_Dataset entries_.
=== Section Start ===

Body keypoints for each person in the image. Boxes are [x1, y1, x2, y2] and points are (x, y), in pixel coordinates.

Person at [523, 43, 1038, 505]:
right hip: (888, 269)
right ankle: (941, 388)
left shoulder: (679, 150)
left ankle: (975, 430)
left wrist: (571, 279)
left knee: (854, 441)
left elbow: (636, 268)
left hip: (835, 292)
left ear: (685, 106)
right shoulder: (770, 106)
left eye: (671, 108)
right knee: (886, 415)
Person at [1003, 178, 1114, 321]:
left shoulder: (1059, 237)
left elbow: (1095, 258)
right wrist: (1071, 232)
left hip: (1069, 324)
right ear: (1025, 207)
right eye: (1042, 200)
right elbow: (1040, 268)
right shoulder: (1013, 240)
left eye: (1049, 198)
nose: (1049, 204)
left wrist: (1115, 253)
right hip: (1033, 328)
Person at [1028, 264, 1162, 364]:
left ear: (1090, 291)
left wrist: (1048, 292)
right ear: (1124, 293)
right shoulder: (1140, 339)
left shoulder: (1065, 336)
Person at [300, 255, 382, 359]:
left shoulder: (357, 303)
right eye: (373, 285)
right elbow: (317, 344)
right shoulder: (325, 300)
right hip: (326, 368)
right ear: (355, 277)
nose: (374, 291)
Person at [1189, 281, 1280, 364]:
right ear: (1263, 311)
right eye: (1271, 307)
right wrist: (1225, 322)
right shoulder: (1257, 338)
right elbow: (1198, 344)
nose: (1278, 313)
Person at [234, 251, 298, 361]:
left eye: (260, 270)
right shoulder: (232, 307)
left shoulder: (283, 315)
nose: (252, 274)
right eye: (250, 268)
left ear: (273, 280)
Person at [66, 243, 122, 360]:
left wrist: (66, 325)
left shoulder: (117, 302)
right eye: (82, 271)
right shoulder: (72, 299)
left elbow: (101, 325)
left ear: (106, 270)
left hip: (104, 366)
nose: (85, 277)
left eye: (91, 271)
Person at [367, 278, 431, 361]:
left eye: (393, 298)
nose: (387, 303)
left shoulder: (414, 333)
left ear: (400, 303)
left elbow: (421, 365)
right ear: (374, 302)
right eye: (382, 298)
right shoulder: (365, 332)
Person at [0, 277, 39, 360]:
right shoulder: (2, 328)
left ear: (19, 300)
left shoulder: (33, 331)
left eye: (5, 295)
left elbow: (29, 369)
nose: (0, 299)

=== Section End ===
=== Section Start ===

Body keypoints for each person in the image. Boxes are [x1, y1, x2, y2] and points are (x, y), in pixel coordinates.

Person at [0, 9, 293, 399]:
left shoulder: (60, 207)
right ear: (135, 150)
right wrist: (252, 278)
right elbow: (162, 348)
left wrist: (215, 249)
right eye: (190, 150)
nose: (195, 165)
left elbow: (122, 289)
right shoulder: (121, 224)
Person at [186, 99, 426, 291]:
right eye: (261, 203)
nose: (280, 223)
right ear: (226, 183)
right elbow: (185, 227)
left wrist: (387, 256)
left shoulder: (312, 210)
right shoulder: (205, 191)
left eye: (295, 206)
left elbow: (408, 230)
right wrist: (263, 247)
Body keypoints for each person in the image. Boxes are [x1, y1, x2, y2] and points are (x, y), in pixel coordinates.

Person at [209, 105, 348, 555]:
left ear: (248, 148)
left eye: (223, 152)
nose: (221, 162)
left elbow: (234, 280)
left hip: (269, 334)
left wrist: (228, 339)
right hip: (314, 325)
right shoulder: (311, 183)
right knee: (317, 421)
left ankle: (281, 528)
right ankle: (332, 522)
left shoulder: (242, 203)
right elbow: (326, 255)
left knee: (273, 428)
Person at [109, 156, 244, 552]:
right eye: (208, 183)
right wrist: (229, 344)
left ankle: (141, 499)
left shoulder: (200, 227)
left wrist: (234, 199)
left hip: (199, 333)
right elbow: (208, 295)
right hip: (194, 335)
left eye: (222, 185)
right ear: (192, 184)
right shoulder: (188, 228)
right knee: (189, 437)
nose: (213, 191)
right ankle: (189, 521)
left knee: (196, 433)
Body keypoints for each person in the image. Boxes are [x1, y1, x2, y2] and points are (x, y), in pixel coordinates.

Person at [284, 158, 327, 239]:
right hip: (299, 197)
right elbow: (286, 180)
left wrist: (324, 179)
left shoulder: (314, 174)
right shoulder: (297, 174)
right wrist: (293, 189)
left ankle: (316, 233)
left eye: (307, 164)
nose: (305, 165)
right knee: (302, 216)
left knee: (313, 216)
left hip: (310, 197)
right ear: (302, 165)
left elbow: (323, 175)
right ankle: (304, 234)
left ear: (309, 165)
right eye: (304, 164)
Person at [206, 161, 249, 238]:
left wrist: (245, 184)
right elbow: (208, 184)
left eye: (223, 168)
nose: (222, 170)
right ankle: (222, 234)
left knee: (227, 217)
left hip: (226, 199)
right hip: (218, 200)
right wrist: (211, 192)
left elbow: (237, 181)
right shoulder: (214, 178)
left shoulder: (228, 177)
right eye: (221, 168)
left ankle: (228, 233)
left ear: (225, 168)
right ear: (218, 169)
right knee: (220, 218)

=== Section End ===

Using only the entries above, output the line with "right wrist: (263, 247)", the line with "right knee: (302, 216)", and all lines between them, exactly as they stand.

right wrist: (263, 247)
Body keypoints for each person in the image. Boxes are [x1, y1, x2, y2] and points are (x, y), in pixel coordinates.

Person at [209, 105, 348, 555]:
left ear: (248, 148)
left eye: (223, 152)
nose: (221, 162)
left elbow: (234, 280)
left hip: (269, 334)
left wrist: (228, 339)
right hip: (314, 325)
right shoulder: (311, 183)
right knee: (317, 421)
left ankle: (281, 528)
right ankle: (332, 522)
left shoulder: (242, 203)
right elbow: (326, 255)
left knee: (273, 428)
Person at [109, 156, 244, 552]:
right eye: (208, 183)
right wrist: (229, 344)
left ankle: (141, 499)
left shoulder: (200, 227)
left wrist: (234, 199)
left hip: (199, 333)
right elbow: (208, 295)
right hip: (194, 335)
left eye: (222, 185)
right ear: (192, 184)
right shoulder: (188, 228)
right knee: (189, 437)
nose: (213, 191)
right ankle: (189, 521)
left knee: (196, 433)
Body keypoints for each person in the image. Boxes are [x1, y1, x2, y2] and points are (x, y), in pixel coordinates.

Person at [284, 158, 327, 239]:
right hip: (299, 197)
right elbow: (286, 180)
left wrist: (324, 179)
left shoulder: (314, 174)
right shoulder: (297, 174)
right wrist: (293, 189)
left ankle: (316, 233)
left eye: (307, 164)
nose: (305, 165)
right knee: (302, 216)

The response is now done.